KİM KİMDİR FİRMA REHBERİ Hemen Üye Ol Üye Girşi
Uye Girişi
Giriş
Beni Hatırla
Yeni Üye Kayıt
Haber sitemizin aktivitelerinden yararlanmak için üyelik başvuru yapın.
Hemen Üye Olun
Uye Hizmetleri
 
21 Aralık 2024 Cumartesi
°C
Hakim Bayraktar
bingolonline@hotmail.com

Başkalarının savaşında ölmek..!

13 EKİM 2015 SALI 14:45
0
5945
0
AA aa

Yolunu yapacağımız yaylamızda ailecek zaman geçirmenin, köydeki damlı evin üzerinde yıldızları izlerken edeceğimiz demli çay kıvamındaki sohbetin hayalini bile henüz tamamlayamamışken, patlayan bir bombayla uyanmıştık!

Haber kanallarının tamamı “Suruç'ta bombalı saldırı” başlığıyla yayına girmişti bile!

Ve anlamıştık ki, gördüklerimiz bir rüyaydı ve artık uyanmanın vakti gelmişti!

Narkoz etkisini yitirmiş, ölüm makineleri uyanmıştı!
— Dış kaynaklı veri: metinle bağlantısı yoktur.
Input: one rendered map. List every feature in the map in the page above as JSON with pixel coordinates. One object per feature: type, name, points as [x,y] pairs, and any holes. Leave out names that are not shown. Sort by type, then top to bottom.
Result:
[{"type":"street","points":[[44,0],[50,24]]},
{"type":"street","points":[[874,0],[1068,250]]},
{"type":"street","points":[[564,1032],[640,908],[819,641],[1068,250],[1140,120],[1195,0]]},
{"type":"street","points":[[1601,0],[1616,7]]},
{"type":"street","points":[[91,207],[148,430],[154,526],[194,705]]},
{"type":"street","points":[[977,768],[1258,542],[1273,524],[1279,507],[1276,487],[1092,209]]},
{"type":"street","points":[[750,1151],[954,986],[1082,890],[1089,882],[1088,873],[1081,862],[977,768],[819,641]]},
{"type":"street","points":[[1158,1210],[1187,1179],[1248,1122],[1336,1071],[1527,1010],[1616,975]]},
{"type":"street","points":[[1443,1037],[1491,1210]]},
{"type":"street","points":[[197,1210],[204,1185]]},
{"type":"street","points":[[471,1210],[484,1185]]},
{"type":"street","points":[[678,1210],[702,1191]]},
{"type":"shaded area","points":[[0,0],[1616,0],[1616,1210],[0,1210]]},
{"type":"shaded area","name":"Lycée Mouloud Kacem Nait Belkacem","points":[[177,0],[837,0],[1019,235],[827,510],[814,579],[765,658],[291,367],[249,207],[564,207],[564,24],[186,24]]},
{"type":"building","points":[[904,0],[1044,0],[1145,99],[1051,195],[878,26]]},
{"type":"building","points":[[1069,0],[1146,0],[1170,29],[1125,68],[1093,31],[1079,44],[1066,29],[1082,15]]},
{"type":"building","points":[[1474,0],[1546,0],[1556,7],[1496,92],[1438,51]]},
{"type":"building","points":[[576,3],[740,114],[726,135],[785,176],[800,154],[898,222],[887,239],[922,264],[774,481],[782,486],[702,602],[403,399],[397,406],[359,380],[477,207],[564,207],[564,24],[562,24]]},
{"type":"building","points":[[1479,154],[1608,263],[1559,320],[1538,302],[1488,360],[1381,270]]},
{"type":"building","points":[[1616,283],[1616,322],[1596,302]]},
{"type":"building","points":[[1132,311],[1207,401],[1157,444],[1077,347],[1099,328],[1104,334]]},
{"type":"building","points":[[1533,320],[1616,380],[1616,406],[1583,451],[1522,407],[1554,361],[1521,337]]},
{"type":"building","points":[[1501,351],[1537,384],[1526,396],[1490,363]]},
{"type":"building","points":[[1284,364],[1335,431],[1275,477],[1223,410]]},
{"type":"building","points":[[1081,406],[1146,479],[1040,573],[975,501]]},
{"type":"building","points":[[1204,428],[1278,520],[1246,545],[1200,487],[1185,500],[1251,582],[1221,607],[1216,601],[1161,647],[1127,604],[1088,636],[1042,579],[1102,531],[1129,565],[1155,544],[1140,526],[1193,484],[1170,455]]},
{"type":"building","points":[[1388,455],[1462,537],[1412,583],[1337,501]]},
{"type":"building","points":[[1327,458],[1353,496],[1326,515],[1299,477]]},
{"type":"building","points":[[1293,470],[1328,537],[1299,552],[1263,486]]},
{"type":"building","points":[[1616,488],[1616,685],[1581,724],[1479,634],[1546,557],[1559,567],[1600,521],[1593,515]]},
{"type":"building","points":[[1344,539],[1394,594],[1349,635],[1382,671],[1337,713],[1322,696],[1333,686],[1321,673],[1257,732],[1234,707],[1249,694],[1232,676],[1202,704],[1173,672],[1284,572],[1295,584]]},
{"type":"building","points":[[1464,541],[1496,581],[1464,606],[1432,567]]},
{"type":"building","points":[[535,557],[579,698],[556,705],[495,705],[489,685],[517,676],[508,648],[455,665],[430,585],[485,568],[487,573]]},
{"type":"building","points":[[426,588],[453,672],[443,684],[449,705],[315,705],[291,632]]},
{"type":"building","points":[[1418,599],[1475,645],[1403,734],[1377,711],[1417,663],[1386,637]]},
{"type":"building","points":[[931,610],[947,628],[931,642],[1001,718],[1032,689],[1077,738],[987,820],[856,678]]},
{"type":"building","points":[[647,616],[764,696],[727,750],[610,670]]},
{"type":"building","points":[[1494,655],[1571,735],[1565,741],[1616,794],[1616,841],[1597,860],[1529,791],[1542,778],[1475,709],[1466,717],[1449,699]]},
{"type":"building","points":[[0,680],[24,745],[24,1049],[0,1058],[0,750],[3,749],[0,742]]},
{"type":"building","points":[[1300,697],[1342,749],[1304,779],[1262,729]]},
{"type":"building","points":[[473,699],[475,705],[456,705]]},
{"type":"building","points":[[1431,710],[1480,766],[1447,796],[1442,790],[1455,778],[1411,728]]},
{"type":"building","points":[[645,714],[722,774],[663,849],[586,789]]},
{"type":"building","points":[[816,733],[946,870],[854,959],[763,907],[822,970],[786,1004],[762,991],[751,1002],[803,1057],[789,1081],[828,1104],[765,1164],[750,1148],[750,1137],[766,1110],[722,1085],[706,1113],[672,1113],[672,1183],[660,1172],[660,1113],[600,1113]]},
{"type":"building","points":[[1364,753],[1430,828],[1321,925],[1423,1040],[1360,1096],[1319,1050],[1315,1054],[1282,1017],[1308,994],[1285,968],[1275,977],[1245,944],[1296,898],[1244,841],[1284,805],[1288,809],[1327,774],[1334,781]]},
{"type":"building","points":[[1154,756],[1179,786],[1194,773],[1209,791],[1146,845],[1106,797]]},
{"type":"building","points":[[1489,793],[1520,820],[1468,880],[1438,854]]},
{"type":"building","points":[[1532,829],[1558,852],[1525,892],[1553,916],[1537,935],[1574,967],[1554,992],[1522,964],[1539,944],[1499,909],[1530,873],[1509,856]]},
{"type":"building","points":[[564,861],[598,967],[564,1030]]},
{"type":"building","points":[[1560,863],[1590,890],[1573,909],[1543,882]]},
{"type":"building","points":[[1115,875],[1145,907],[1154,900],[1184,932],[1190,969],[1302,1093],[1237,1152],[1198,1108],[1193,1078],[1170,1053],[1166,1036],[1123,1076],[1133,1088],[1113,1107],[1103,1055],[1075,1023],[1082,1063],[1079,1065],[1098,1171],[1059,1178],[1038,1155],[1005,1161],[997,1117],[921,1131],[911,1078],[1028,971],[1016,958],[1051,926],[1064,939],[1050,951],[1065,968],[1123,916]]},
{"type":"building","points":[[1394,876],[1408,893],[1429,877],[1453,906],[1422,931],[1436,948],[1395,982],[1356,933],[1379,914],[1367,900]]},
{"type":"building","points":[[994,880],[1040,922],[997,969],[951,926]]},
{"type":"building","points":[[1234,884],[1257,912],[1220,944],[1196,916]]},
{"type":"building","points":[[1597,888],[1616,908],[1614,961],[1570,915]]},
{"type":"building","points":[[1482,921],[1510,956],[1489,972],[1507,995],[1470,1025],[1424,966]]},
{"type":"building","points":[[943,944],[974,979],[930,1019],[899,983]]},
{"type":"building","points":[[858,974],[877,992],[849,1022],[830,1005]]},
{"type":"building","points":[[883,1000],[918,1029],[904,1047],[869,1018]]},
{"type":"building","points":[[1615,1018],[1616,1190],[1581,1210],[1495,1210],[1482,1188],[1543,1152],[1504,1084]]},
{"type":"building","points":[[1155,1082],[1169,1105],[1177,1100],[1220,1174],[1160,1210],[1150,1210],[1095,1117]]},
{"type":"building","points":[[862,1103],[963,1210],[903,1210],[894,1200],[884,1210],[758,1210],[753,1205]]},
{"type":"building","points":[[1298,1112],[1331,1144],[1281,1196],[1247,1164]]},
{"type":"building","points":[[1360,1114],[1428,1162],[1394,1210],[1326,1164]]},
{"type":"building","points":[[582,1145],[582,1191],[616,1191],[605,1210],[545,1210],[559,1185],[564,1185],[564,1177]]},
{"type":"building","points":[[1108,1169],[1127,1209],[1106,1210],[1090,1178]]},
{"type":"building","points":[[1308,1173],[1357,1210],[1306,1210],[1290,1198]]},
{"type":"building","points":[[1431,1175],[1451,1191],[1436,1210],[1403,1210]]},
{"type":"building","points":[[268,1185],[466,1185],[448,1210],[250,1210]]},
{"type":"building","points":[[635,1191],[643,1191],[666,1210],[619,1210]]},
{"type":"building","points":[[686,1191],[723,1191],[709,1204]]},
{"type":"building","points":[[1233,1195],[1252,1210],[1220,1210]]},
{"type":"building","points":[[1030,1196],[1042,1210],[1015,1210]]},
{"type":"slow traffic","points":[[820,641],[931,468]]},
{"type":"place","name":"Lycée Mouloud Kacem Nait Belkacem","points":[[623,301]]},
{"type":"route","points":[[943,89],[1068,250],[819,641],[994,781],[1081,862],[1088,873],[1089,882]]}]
Yitirilen canlar yetmiş olacak ki, iki gencecik polisin evlerinde katledildiği haberi ekleniyor ardından!

Ölümlerden ve zulümlerden “eskiden…” diye bahsetmeye başladığımız hikâyelerimizi yarım bırakıp, “artık dağlar değil, vadiler, şehirler, hatta evler ölüm kokuyor” mısralarını dokumaya başladık satır aralarına…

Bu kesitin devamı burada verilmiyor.